Sportsbooks in Brazil To Pay 15% Tax on GGR as Government Greenlights Tax Proposal

A 2018 law in Brazil allowed online betting on sports, but it didn’t produce any regulatory framework. This prevented the government from collecting taxes on the activity, a problem it is now correcting.

A supporter of the Brazil National Soccer Team at last year's World Cup
A supporter of the Brazil National Soccer Team at last year’s World Cup. A new tax plan for sports betting is close to being implemented. (Image: Getty Images)

The country’s Ministry of Finance recently presented the new tax proposal, which has reportedly found enough support among legislators and President Inacio Lula da Silva to make it onto the books. It’s possible the regulations could appear within a week, or shortly after Minister of Finance Fernando Haddad gets settled in from his recent trip to China.

The Ministry of Finance prepared the provisional measure that regulates sports betting in the country. The new law aims to combat illegal betting and organized crime, and both operators and bettors are going to have to pay.

Sports Betting Doesn’t Come Cheap

In order for sports betting operators to function legally in the Brazilian market, they must acquire governmental consent and comply with protocols that still have to be completely defined. Additionally, they must be prepared to pay up. They will be charged a BRL30 million ($6.01 million) licensing fee, which is valid for five years, and a mandatory 15% tax on their gross gaming revenue.

Apart from registering as a company in Brazil and recruiting Brazilian workers, they must have a minimum capital of BRL100,000 (US$20,060) and meet other criteria.

Bettors will have to pay, as well. 30% of their winnings will go to the government; however, there will be exemption for prizes that are within the amount of Brazil’s lower “Income Tax-free” range. That currently stands at BRL1,903.98 (about US$381).

Advocates for the new legislation assert that it will guarantee a well-regulated and secure sports betting industry in Brazil. This, they explain, ultimately benefits both commercial enterprises and bettors. Additionally, these supporters demand that the profits generated from the industry be reinvested in the country’s economy.
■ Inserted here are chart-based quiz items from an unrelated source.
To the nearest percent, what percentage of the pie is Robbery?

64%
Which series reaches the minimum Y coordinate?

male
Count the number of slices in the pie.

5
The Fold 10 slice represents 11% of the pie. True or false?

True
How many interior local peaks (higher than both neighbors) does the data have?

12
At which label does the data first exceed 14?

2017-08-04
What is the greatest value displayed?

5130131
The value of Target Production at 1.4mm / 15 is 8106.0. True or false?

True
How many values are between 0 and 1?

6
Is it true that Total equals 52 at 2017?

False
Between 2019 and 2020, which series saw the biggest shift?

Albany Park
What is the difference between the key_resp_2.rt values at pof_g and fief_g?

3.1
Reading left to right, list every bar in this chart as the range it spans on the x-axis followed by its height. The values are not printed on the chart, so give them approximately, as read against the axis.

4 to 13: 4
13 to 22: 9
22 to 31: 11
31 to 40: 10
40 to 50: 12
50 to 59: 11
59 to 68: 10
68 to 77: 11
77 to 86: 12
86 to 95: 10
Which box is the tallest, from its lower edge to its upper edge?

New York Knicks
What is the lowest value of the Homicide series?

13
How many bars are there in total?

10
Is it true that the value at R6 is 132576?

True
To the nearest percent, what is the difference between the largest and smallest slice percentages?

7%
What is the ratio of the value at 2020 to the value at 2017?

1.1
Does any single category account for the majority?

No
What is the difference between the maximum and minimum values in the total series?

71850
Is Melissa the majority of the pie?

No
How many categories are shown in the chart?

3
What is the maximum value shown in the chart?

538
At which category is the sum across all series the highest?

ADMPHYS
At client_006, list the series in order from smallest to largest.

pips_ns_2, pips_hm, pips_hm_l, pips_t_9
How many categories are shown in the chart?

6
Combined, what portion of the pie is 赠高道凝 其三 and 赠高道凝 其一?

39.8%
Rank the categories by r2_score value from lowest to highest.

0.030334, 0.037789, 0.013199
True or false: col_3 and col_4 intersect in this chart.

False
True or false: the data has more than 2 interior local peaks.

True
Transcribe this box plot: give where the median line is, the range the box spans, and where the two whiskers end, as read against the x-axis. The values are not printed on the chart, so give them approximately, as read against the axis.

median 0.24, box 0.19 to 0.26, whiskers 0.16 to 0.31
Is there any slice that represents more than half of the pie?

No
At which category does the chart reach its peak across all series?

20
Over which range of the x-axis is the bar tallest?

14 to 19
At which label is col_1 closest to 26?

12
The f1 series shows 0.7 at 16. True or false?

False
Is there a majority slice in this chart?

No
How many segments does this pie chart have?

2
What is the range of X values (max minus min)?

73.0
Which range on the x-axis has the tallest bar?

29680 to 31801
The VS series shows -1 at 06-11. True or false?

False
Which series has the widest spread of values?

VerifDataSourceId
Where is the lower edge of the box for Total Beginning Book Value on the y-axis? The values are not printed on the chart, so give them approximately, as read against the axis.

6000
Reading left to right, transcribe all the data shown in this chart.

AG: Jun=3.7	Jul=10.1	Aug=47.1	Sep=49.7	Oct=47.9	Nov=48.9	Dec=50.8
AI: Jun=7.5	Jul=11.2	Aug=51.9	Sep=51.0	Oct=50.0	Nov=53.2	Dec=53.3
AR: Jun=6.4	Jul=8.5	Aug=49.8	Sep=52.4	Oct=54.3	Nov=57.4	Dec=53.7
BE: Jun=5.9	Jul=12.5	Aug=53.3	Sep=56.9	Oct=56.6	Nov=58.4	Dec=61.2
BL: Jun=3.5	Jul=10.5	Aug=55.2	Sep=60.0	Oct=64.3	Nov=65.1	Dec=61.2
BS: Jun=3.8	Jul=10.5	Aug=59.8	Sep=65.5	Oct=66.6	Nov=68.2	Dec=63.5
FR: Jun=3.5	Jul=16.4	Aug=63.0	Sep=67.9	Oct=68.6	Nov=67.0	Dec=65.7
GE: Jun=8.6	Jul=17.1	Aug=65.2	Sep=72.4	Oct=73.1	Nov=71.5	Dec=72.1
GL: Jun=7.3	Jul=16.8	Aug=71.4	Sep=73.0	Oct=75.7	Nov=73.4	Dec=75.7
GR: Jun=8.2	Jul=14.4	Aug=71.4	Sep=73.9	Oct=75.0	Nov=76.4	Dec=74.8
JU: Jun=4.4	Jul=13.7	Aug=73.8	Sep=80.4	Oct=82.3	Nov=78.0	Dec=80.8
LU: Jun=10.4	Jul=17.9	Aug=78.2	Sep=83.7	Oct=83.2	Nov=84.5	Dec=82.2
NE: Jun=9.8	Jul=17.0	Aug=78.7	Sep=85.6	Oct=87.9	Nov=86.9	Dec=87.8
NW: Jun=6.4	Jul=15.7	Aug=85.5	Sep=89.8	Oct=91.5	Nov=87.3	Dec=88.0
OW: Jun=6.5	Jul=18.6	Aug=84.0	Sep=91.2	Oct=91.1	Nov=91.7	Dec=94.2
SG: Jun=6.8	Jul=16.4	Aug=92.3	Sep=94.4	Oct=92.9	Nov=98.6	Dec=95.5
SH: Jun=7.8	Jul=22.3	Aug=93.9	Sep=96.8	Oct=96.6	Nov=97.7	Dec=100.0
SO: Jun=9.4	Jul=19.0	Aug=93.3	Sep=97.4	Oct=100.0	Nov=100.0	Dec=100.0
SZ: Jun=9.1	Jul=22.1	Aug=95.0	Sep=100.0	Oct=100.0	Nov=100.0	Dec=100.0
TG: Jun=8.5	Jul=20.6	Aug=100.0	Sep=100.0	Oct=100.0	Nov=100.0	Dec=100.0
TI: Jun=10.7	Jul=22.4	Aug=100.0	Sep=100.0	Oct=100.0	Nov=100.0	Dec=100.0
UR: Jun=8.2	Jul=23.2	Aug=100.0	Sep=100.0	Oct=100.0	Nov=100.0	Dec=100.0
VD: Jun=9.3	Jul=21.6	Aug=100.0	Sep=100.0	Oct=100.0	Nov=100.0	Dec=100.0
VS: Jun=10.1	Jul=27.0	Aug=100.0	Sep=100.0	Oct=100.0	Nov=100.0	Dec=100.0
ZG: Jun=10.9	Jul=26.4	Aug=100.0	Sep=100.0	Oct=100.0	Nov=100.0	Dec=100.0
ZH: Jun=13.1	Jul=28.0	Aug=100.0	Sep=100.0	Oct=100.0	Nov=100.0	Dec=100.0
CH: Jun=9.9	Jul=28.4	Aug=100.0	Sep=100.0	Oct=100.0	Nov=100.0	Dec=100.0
A special adviser to the Ministry of Finance, José Francisco Manssur, confirmed the acceptance of the tax plan during a public hearing last week. It will become formal once published by the government, which he expects to happen before the end of the month.

Mending Old Relationships

The government’s fiscal leaders view tax reforms as a primary means of boosting its revenue. It anticipates the potential to generate fresh funds of about BRL150 billion ($30.09 billion), which will be allocated towards financing the new budget.

With the new tax on sports betting in place, Haddad hopes to gather an annual revenue ranging between BRL12 billion and BRL15 billion (US$2.4 and $3 billion). This money, as well as $12 billion in new investments Brazil has secured out of China and the United Arab Emirates, will help the government reach its budget goals.

Sports betting operators will also pay other taxes, such as the Corporate Income Tax, the Program of Social Integration and the Contribution for the Financing of Social Security. These are standard business taxes that are calculated on a company’s gross revenue.

In addition, companies will have to pass on 2.55% of their net revenue to the National Public Security Fund, 0.82% to public education and 1.63% to sports organizations and athletes who make image rights deals.

Tacking on these fees makes the effective tax rate for operators well over 20%. While high, it still beats New York’s 51% tax rate.